Task details: Restate each record exactly as it was written.

Recorded data:
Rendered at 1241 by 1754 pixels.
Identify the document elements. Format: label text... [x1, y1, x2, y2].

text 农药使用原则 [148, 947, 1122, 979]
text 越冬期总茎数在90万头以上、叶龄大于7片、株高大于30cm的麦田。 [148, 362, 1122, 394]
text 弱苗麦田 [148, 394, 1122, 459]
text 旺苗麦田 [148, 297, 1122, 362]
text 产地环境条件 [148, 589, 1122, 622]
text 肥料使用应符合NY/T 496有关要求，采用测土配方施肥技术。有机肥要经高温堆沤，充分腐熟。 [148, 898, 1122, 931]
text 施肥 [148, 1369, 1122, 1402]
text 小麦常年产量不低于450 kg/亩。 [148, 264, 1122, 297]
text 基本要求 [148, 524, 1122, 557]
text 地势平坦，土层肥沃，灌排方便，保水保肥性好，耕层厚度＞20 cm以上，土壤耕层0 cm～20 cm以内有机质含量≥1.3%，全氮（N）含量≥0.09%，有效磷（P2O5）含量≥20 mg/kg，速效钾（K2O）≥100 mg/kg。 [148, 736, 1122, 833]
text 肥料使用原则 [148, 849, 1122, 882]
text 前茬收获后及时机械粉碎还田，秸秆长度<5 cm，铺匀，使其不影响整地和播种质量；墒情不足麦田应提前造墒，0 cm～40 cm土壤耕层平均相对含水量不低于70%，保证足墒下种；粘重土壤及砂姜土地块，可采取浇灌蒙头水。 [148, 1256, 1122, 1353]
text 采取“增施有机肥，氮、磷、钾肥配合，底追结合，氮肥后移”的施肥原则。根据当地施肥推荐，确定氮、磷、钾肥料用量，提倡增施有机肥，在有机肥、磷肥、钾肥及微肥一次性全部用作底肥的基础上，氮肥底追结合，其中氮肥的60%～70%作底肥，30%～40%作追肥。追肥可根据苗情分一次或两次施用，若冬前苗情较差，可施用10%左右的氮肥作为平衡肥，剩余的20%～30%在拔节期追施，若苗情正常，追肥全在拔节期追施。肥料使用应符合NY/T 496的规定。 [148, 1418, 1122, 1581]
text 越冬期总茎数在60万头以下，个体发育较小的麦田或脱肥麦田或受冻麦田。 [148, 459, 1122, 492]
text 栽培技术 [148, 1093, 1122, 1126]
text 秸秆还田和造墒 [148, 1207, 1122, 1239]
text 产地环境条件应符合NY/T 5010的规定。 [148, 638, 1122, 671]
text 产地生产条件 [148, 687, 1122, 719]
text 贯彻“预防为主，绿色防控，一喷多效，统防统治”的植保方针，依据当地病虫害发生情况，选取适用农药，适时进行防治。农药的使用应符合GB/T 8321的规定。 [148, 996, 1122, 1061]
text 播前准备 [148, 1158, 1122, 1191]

The answer:
Rendered at 1241 by 1754 pixels.
Identify the document elements. Format: label text... [x1, y1, x2, y2].

text 农药使用原则 [148, 947, 1122, 979]
text 越冬期总茎数在90万头以上、叶龄大于7片、株高大于30cm的麦田。 [148, 362, 1122, 394]
text 弱苗麦田 [148, 394, 1122, 459]
text 旺苗麦田 [148, 297, 1122, 362]
text 产地环境条件 [148, 589, 1122, 622]
text 肥料使用应符合NY/T 496有关要求，采用测土配方施肥技术。有机肥要经高温堆沤，充分腐熟。 [148, 898, 1122, 931]
text 施肥 [148, 1369, 1122, 1402]
text 小麦常年产量不低于450 kg/亩。 [148, 264, 1122, 297]
text 基本要求 [148, 524, 1122, 557]
text 地势平坦，土层肥沃，灌排方便，保水保肥性好，耕层厚度＞20 cm以上，土壤耕层0 cm～20 cm以内有机质含量≥1.3%，全氮（N）含量≥0.09%，有效磷（P2O5）含量≥20 mg/kg，速效钾（K2O）≥100 mg/kg。 [148, 736, 1122, 833]
text 肥料使用原则 [148, 849, 1122, 882]
text 前茬收获后及时机械粉碎还田，秸秆长度<5 cm，铺匀，使其不影响整地和播种质量；墒情不足麦田应提前造墒，0 cm～40 cm土壤耕层平均相对含水量不低于70%，保证足墒下种；粘重土壤及砂姜土地块，可采取浇灌蒙头水。 [148, 1256, 1122, 1353]
text 采取“增施有机肥，氮、磷、钾肥配合，底追结合，氮肥后移”的施肥原则。根据当地施肥推荐，确定氮、磷、钾肥料用量，提倡增施有机肥，在有机肥、磷肥、钾肥及微肥一次性全部用作底肥的基础上，氮肥底追结合，其中氮肥的60%～70%作底肥，30%～40%作追肥。追肥可根据苗情分一次或两次施用，若冬前苗情较差，可施用10%左右的氮肥作为平衡肥，剩余的20%～30%在拔节期追施，若苗情正常，追肥全在拔节期追施。肥料使用应符合NY/T 496的规定。 [148, 1418, 1122, 1581]
text 越冬期总茎数在60万头以下，个体发育较小的麦田或脱肥麦田或受冻麦田。 [148, 459, 1122, 492]
text 栽培技术 [148, 1093, 1122, 1126]
text 秸秆还田和造墒 [148, 1207, 1122, 1239]
text 产地环境条件应符合NY/T 5010的规定。 [148, 638, 1122, 671]
text 产地生产条件 [148, 687, 1122, 719]
text 贯彻“预防为主，绿色防控，一喷多效，统防统治”的植保方针，依据当地病虫害发生情况，选取适用农药，适时进行防治。农药的使用应符合GB/T 8321的规定。 [148, 996, 1122, 1061]
text 播前准备 [148, 1158, 1122, 1191]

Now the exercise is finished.